- **Directions**: Only the text belongs in the copy: retype each record exactly as it appears.

[Records supplied — start]

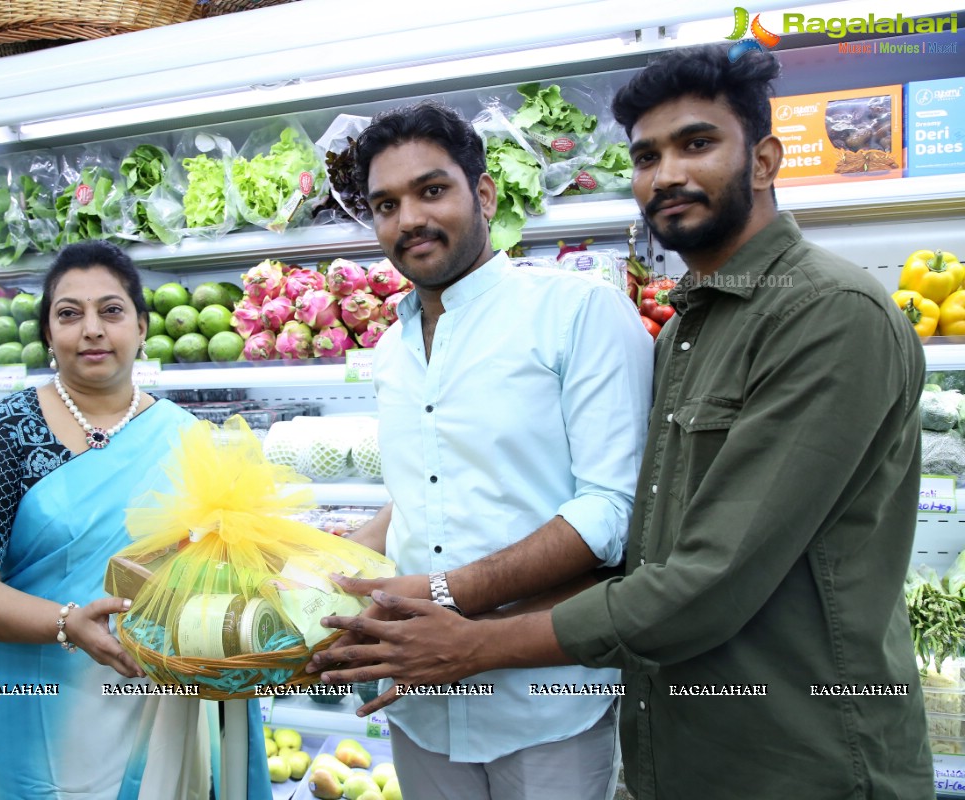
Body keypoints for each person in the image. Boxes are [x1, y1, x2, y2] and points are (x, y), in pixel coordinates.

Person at [312, 45, 935, 798]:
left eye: (697, 144)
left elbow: (697, 572)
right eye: (646, 155)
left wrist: (466, 630)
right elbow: (643, 537)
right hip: (672, 734)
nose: (667, 173)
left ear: (766, 159)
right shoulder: (685, 330)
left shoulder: (829, 315)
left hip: (802, 748)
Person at [316, 101, 653, 800]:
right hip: (416, 708)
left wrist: (445, 595)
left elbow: (613, 509)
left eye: (431, 190)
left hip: (545, 703)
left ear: (486, 194)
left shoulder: (577, 310)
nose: (408, 218)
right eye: (385, 203)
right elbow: (425, 491)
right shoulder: (390, 348)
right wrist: (330, 566)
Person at [0, 240, 271, 800]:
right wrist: (66, 622)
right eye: (69, 313)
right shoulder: (2, 435)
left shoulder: (190, 438)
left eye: (110, 311)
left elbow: (232, 567)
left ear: (140, 326)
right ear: (47, 334)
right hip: (38, 711)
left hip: (163, 702)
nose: (91, 329)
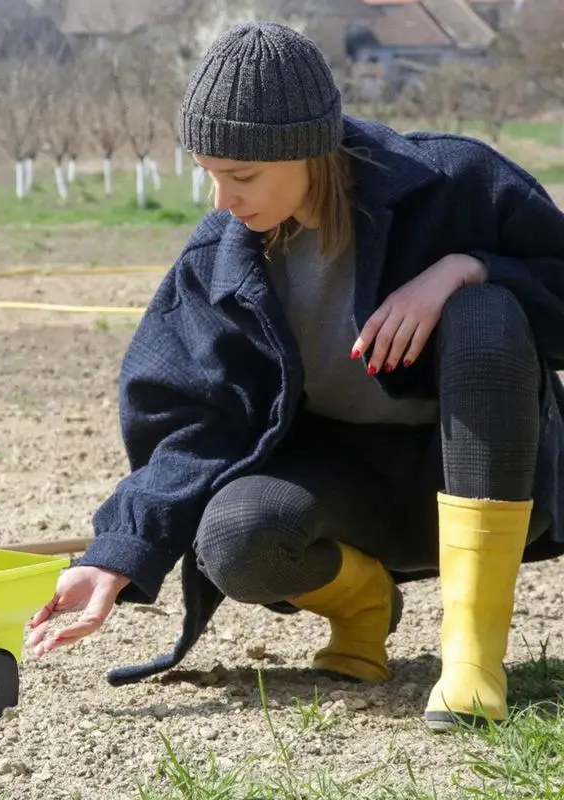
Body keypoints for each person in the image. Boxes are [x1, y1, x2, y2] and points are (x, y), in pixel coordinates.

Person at [29, 21, 564, 731]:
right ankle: (365, 607)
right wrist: (114, 557)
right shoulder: (218, 261)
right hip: (351, 497)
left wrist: (465, 270)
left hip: (489, 473)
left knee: (487, 316)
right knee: (235, 537)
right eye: (210, 174)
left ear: (309, 149)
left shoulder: (455, 183)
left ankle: (471, 657)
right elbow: (195, 424)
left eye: (242, 176)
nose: (223, 201)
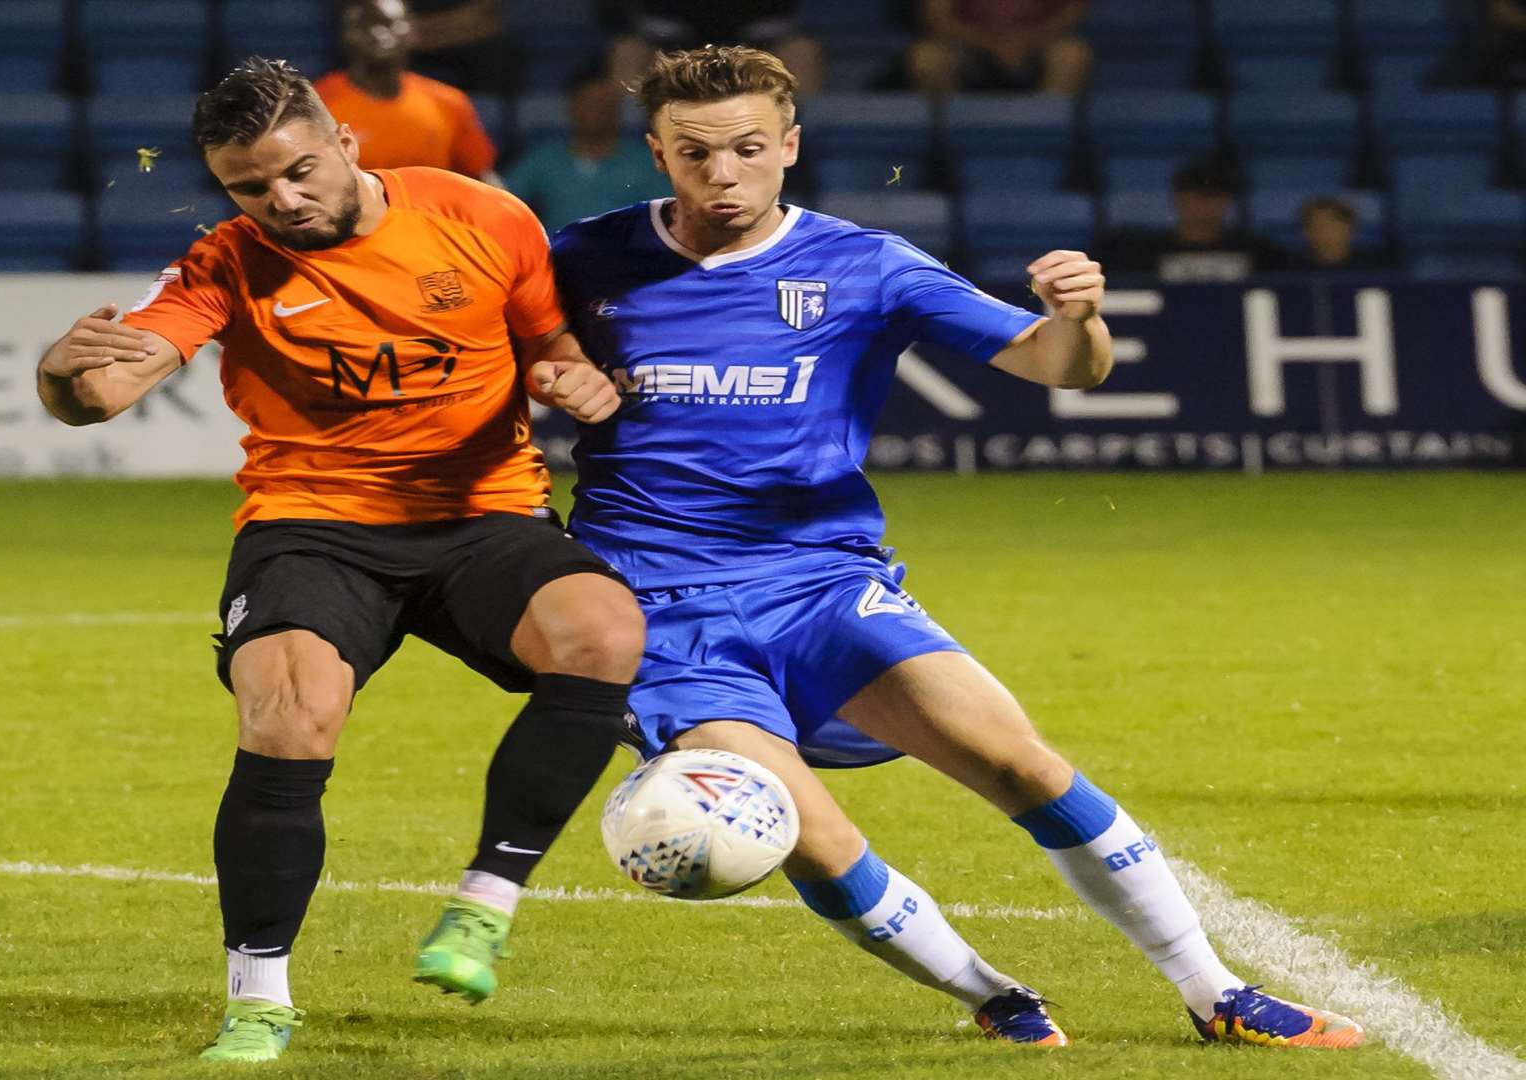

[Records supplied — finish]

- **Solution to the exercise**:
Body keypoints for each person in the image. Boxes are [x1, y1, x2, y2] and points are (x, y), in pixel coordinates.

Person at [312, 45, 935, 798]:
left eye: (697, 144)
left elbow: (697, 572)
right eye: (646, 155)
left wrist: (466, 630)
right elbow: (643, 537)
right hip: (672, 734)
nose: (667, 173)
left ear: (766, 159)
right shoulder: (685, 330)
left shoulder: (829, 315)
left hip: (802, 748)
Person at [316, 101, 653, 800]:
right hip: (416, 708)
left wrist: (445, 595)
left elbow: (613, 509)
left eye: (431, 190)
left hip: (545, 703)
left ear: (486, 194)
left shoulder: (577, 310)
nose: (408, 218)
right eye: (385, 203)
right elbow: (425, 491)
right shoulder: (390, 348)
right wrist: (330, 566)
Person at [0, 240, 271, 800]:
right wrist: (66, 622)
right eye: (69, 313)
right shoulder: (2, 435)
left shoulder: (190, 438)
left eye: (110, 311)
left elbow: (232, 567)
left ear: (140, 326)
right ear: (47, 334)
right hip: (38, 711)
left hip: (163, 702)
nose: (91, 329)
Body keypoints for each person in the image. Boxes are [x1, y1, x2, y2] and points are (x, y), in pixel coordinates.

Person at [29, 21, 564, 731]:
right ankle: (365, 607)
right wrist: (114, 557)
right shoulder: (218, 261)
right hip: (351, 497)
left wrist: (465, 270)
left hip: (489, 473)
left knee: (487, 316)
right knee: (235, 537)
right eye: (210, 174)
left ear: (309, 149)
left shoulder: (455, 183)
left ankle: (471, 657)
right elbow: (195, 424)
left eye: (242, 176)
nose: (223, 201)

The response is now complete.